When we closed our last study session He made reference to Cyrus the Great again (but not by name this time) and foretold the fall of the Neo-Babylonian Empire and the release of the captive people of Judah. This is what He says next: "This is what the Lord says---your Redeemer, the Holy One of Israel: I am the Lord your God, who teaches you what is best for you, who directs you in the way you should go.'" (Isaiah 48:17)
The Lord provided them with the commandments and laws to direct their lives. Although no one is perfect and no one could keep His righteous statutes perfectly, His statutes for living demonstrated His holy character. They knew He did not bless willful sin. They knew they were not to participate in idolatry and in immoral living.
Before the Lord brought them into the promised land, He described the blessings they would receive if they were faithful to Him and He described the bad circumstances that would fall upon them if they were unfaithful. He promised that no enemy could ever stand against them if they would stay true to Him. But by the time Judah falls to the Babylonians, idolatry will be rampant, so He says, "If only you had paid attention to My commands, your peace would have been like a river, your well-being like the waves of the sea. Your descendants would have been like the sand, your children like its numberless grains; their name would never be blotted out, nor destroyed from before Me." (Isaiah 48:18-19) Blessings would have overflowed, generation after generation, and no one would have invaded them or conquered them or taken any of them to foreign lands.
But their enemy Babylon will itself be conquered in time. When we arrive at the book of Jeremiah we will find him saying, upon inspiration of the Lord, that the captivity will last 70 years. When the people are given permission to leave and return to their own land, they must leave at once. "Leave Babylon, flee from the Babylonians! Announce this with shouts of joy and proclaim it. Send it out to the ends of the earth; say, 'The Lord has redeemed His servant Jacob.'" (Isaiah 48:20) Not everyone will leave Babylon when they are set free. We will talk more about this when we get to the book of Esther.
The Lord reminds them how He cared for them in the wilderness on the way to the promised land. He was trustworthy then and He still is. He will not break His promise to restore them to the land. "They did not thirst when He led them through the deserts; He made water flow for them from the rock; He split the rock and water gushed out." (Isaiah 48:21)
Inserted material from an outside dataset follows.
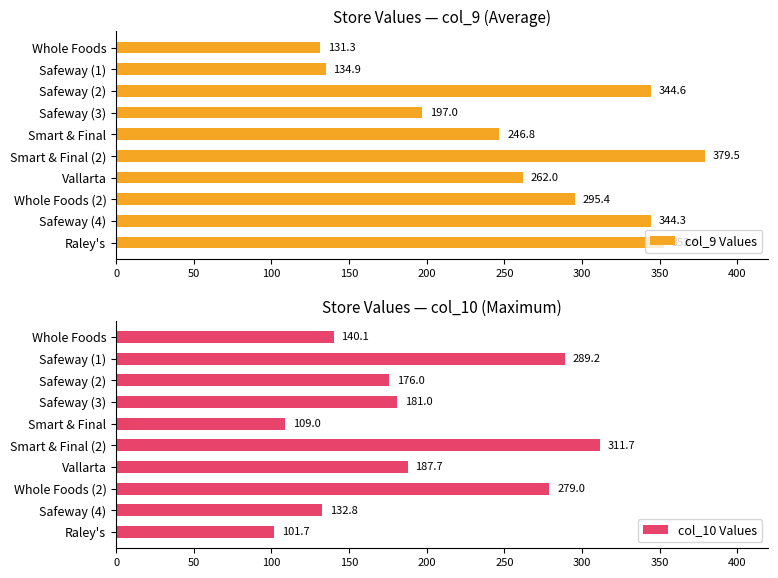

What is the difference between the col_10 Values values at Smart & Final and Raley's?

7.3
When the edict is issued that they are to go free, they must not remain in Babylon. That culture was wicked. The empire that overtook them---the Medo-Persian Empire---was also idolatrous. The people were not to assimilate into other cultures but were to be a separate people. Assimilating will only lead to sin. "'There is no peace,' says the Lord, 'for the wicked.'" (Isaiah 48:22) As I said earlier, they did not all obey the Lord's command to depart from Babylon hastily. This will almost lead to their extinction there when we arrive at the book of Esther. Disobedience always leads away from peace.